The confidence interval for NNT is derived by inverting the confidence interval of the ARR. If the 95% CI for ARR is 0.02 to 0.12, the NNT CI is 1/0.12 to 1/0.02, which equals approximately 9 to 50. This means we are 95% confident the true NNT lies between 9 and 50. However, when the ARR confidence interval crosses zero, the NNT CI becomes complex: it includes a range of positive NNTs, passes through infinity, and continues through negative values (NNH). This indicates the treatment effect is not statistically significant. Confidence intervals are only computable when group sample sizes are known, which is why the raw counts input mode is needed for CI calculation.
Why does the same treatment have different NNTs in different patient populations?

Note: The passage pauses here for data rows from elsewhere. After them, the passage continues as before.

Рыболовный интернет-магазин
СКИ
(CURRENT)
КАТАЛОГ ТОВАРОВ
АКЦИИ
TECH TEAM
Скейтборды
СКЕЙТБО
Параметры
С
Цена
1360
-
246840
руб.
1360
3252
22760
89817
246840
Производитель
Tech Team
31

The NNT is fundamentally linked to baseline risk. The same relative risk reduction produces vastly different NNTs depending on the control event rate (CER). Consider a treatment with a relative risk of 0.50: in a population where 40% of untreated patients experience the outcome, the ARR is 20% and the NNT is 5. In a population where only 4% experience the outcome, the ARR is 2% and the NNT is 50. The treatment is equally potent in relative terms (50% RRR), but the absolute benefit differs tenfold. This is why the sensitivity table in this calculator is so valuable: it shows how the NNT changes across a range of baseline risk values for the observed relative risk.

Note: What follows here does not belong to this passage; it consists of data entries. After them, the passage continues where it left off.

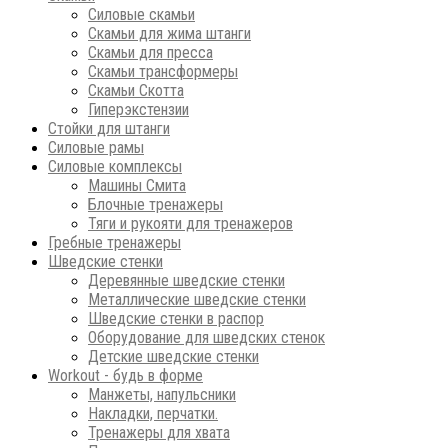
Силовые скамьи
Скамьи для жима штанги
Скамьи для пресса
Скамьи трансформеры
Скамьи Скотта
Гиперэкстензии
Стойки для штанги
Силовые рамы
Силовые комплексы
Машины Смита
Блочные тренажеры
Тяги и рукояти для тренажеров
Гребные тренажеры
Шведские стенки
Деревянные шведские стенки
Металлические шведские стенки
Шведские стенки в распор
Оборудование для шведских стенок
Детские шведские стенки
Workout - будь в форме
Манжеты, напульсники
Накладки, перчатки.
Тренажеры для хвата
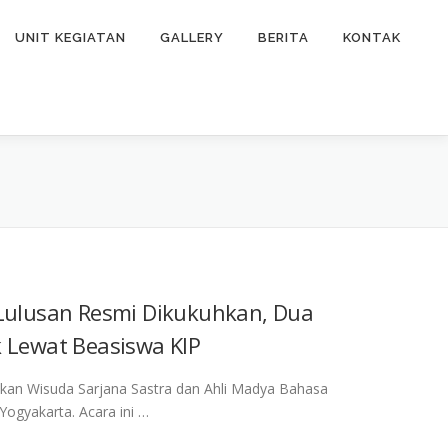
UNIT KEGIATAN
GALLERY
BERITA
KONTAK
 Lulusan Resmi Dikukuhkan, Dua
k Lewat Beasiswa KIP
kan Wisuda Sarjana Sastra dan Ahli Madya Bahasa
Yogyakarta. Acara ini …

When should I use the odds ratio input mode instead of raw counts?
The odds ratio input mode is designed for situations where only a published odds ratio is available, rather than the raw event counts. This is common with case-control studies, systematic reviews, and meta-analyses that report pooled odds ratios. To convert an OR to NNT, you also need the Patient Expected Event Rate (PEER), which is the baseline event rate you expect in your specific patient population. The PEER may differ from the original study's control rate if your patients have different risk profiles. The conversion formula, derived from the Oxford Centre for Evidence-Based Medicine, is: EER = (OR x PEER) / (1 - PEER + OR x PEER), from which ARR and NNT are calculated. This mode is approximate and assumes the OR is a reasonable approximation of the relative risk.